--- Reading text ---

Renters Can Go Green, Too
Millions of people talk about the importance of “going green” in an effort to improve our planet and ensure the future of its inhabitants. Sometimes it seems like we are inundated by endless news reports advising us how to make positive everyday changes in our lives: solar panels, low-flow toilets, water-efficient showerheads, and tankless water heaters.
These suggestions are excellent for homeowners — but what about the average renter? What kinds of things can you do when you don’t want to spend your own money to make big changes to someone else’s property?
Just because you are renting doesn’t mean you can’t make your new living space green. Whether you want to lessen your carbon footprint or just want to be a good steward of the Earth, practicing green alternatives is easier than you might think.
There are several items to keep in mind when searching for your next rental property that can bring you a few steps closer to sustainability.

--- Available data ---

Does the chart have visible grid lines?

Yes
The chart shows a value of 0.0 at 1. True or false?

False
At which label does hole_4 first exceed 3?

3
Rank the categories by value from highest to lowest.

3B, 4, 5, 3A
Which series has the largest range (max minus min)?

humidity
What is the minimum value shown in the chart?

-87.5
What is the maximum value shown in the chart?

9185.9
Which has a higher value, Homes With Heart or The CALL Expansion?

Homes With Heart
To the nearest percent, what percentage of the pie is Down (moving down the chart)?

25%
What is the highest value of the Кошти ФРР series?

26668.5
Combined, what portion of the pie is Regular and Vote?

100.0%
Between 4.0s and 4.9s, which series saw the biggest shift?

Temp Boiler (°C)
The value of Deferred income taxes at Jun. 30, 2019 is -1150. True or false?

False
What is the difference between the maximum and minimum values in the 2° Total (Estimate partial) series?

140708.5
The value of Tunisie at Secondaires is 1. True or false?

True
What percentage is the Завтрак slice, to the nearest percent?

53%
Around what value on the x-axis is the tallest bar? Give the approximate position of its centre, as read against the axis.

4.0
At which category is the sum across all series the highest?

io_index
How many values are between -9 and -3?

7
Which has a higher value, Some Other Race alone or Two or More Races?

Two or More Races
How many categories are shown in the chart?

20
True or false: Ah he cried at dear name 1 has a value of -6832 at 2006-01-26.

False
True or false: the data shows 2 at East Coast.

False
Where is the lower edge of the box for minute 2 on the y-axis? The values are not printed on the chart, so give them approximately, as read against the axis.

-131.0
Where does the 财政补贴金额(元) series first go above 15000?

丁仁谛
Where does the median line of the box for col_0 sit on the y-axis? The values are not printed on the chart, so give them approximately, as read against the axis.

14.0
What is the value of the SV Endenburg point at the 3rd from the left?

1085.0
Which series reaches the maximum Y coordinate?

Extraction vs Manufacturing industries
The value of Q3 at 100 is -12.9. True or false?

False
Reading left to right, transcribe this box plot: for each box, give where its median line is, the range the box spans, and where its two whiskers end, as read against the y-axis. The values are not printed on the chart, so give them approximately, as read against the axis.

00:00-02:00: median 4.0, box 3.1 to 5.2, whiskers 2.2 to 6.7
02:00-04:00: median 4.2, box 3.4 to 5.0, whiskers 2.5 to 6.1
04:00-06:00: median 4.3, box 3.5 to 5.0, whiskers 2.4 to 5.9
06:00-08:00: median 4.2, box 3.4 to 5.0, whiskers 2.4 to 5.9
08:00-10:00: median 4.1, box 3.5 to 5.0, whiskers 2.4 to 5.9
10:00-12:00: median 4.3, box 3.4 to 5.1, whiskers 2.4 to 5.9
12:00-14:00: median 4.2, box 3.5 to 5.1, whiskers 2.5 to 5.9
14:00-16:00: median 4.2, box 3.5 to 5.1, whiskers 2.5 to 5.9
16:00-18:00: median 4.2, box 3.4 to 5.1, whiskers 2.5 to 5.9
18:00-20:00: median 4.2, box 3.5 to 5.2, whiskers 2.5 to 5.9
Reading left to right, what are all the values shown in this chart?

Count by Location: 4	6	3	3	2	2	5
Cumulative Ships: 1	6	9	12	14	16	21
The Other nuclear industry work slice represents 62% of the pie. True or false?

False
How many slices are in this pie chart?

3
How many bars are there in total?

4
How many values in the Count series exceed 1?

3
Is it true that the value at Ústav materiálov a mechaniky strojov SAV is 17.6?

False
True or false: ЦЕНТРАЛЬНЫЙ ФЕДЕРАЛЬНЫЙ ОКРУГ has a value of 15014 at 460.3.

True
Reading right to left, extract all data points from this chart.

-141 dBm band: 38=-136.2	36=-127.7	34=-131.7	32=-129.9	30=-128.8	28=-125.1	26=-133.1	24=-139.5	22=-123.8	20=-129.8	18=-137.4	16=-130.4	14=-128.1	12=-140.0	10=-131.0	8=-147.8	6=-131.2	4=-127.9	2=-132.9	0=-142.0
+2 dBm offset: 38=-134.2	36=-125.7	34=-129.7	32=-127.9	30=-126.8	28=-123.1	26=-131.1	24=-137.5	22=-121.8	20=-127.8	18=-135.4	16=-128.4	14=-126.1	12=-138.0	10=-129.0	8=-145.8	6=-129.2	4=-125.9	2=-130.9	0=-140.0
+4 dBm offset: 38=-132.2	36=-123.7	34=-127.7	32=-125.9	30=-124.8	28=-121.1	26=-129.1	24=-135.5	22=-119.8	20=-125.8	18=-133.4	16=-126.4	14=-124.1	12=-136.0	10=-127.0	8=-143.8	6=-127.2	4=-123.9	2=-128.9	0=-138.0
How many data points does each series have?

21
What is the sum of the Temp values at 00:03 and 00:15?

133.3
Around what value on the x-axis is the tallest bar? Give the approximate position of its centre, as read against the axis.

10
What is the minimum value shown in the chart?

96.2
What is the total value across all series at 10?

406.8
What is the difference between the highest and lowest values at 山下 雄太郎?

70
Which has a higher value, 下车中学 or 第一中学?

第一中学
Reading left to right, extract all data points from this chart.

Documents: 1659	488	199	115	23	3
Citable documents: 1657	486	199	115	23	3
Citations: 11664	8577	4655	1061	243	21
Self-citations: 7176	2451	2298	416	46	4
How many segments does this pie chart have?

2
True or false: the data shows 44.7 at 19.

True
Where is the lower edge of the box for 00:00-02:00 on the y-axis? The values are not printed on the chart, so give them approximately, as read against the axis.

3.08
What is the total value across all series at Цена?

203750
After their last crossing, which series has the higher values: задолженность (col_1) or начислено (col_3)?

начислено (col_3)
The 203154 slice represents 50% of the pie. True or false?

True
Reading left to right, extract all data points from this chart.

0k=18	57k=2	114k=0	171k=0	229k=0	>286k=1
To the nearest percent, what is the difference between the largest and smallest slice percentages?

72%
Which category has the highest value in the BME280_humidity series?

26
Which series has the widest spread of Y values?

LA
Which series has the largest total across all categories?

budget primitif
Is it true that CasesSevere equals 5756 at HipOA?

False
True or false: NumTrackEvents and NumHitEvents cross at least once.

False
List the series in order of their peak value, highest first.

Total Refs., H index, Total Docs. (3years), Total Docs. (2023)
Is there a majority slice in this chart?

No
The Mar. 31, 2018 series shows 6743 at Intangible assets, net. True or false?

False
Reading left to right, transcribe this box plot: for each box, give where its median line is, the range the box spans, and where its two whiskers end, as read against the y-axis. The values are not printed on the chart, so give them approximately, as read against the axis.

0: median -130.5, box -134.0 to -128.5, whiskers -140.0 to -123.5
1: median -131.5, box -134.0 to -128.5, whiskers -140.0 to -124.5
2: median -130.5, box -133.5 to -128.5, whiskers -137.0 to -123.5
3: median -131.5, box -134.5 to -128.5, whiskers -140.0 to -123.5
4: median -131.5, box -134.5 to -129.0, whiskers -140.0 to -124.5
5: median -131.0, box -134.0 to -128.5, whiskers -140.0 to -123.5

---

[Required tasks]:
1/ Summarize the text on green living for renters in two sentences.
2/ Reproduce word for word the passage of the text on green living for renters from "Renters Can Go" to "tankless water heaters.".
Answer using only the text on green living for renters, not the data.

[Task responses]:
1/ Common green advice such as solar panels, low-flow toilets and tankless water heaters suits homeowners, but renters may not want to pay for big changes to someone else's property. Renting doesn't stop anyone from making a living space green, and several things to keep in mind when searching for a rental can bring renters closer to sustainability.

2/
Renters Can Go Green, Too
Millions of people talk about the importance of “going green” in an effort to improve our planet and ensure the future of its inhabitants. Sometimes it seems like we are inundated by endless news reports advising us how to make positive everyday changes in our lives: solar panels, low-flow toilets, water-efficient showerheads, and tankless water heaters.